I don't want to go back to the UK
I've been staying in the US for the past two months now and I have to leave on the 10th of April.
I have nothing back home, I finally made friends and people who I care and love about in the US but I have to leave them.
I finally find people who like me for me but I can't stay with them, I might not be able to return for a very long time because I'm an 18 year old neet with no job or qualifications or money.
My country just makes me depressed, I never realized how well Americans have it here.

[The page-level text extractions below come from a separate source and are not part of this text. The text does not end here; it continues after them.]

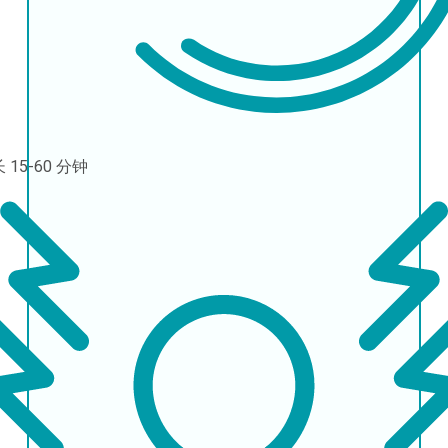
长
15-60 分钟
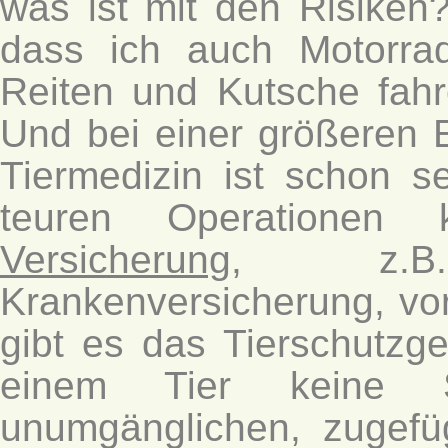
was ist mit den Risiken
dass ich auch Motorrad
Reiten und Kutsche fahr
Und bei einer größeren 
Tiermedizin ist schon se
teuren Operationen
Versicherung
, z.B.
Krankenversicherung, vo
gibt es das Tierschutzge
einem Tier keine 
unumgänglichen, zugefü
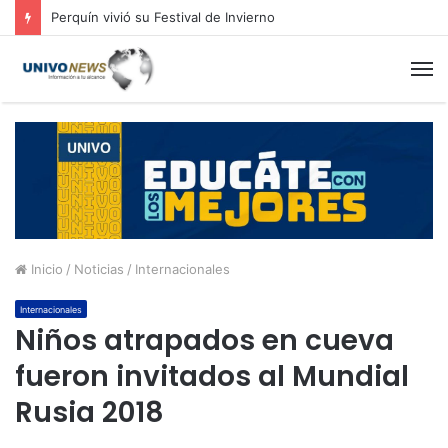
Perquín vivió su Festival de Invierno
M
Inicio
/
Noticias
/
Internacionales
Internacionales
Niños atrapados en cueva
fueron invitados al Mundial
Rusia 2018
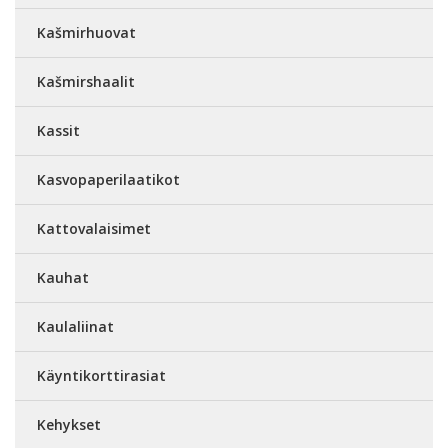
Kašmirhuovat
Kašmirshaalit
Kassit
Kasvopaperilaatikot
Kattovalaisimet
Kauhat
Kaulaliinat
Käyntikorttirasiat
Kehykset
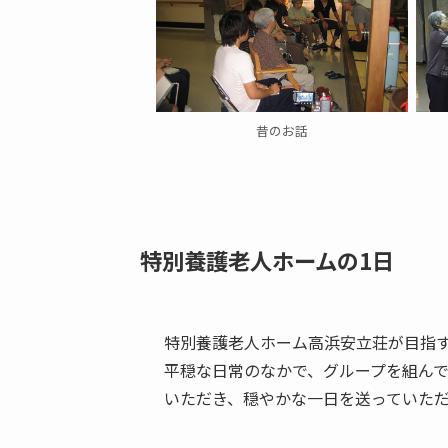
昔のお話
特別養護老人ホームの1日
特別養護老人ホーム高浜安立荘が目指す
平穏な日常のなかで、グループを組ん
いただき、穏やかな一日を送っていた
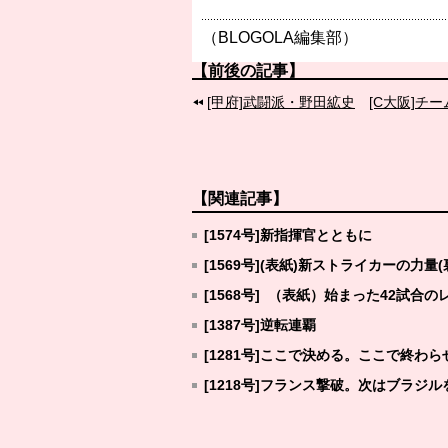
（BLOGOLA編集部）
【前後の記事】
[甲府]武闘派・野田絋史
[C大阪]
【関連記事】
[1574号]新指揮官とともに
[1569号](表紙)新ストライカーの力
[1568号] （表紙）始まった42試合
[1387号]逆転連覇
[1281号]ここで決める。ここで終わら
[1218号]フランス撃破。次はブラジルを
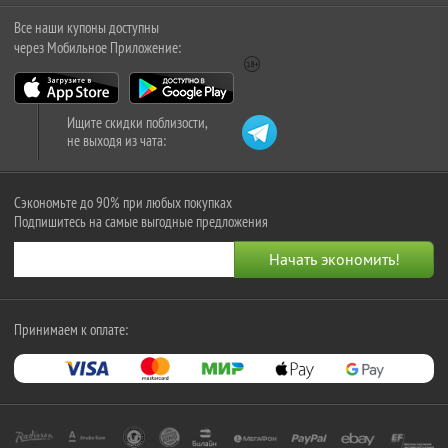
Все наши купоны доступны
через Мобильное Приложение:
Ищите скидки поблизости,
не выходя из чата:
Сэкономьте до 90% при любых покупках
Подпишитесь на самые выгодные предложения
Принимаем к оплате:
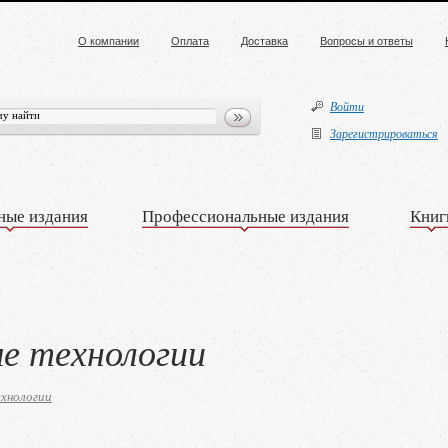
О компании
Оплата
Доставка
Вопросы и ответы
Войти
Зарегистрироваться
ные издания
Профессиональные издания
Книг
е технологии
хнологии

I just want to be happy here but I can't
What do I do? I've never been happier and sadder in my life
I'm so conflicted on emotions, on one hand it's a blessing that I got to stay here but the thought of having to say goodbye is killing me in the inside. I'm so scared
Please someone help, someone say something please
Well obviously there are only two things you can do, go back and wait until you can get another visa and then find a way to get a job there that will let you stay longer and eventually permanently
>>18105092
But who is going to hire and sponsor someone with no qualifications?
I've thought about going to a college but I can't afford the tuition even with financial support from the college itself.
I'd be in my twenties if I got accepted, then I'd be 24 when I leave college then I'd have to leave the US, come back again and try to find a job then leave again to work at my job.
But even then, I'll have to work and spend less time with the people I want
>>18105102
Go to college and then eventually uni in the UK,visit your american friends in the summer, then move there when you have the skills
If you want some thing work hard for it, this isnt practice this is your life
>>18105107
That sounds like a good idea. I'll make sure to keep this in mind, it's still going to hurt like hell though at the airport. Thanks
>>18105102
Target. They hire almost anyone and have pretty decent plans for school and all that.
Where in UK you from, lad?
England isn't that bad desu
>>18105521
West Midlands, west of Birmingham.
It's shit for me because I have no friends or relationships back home.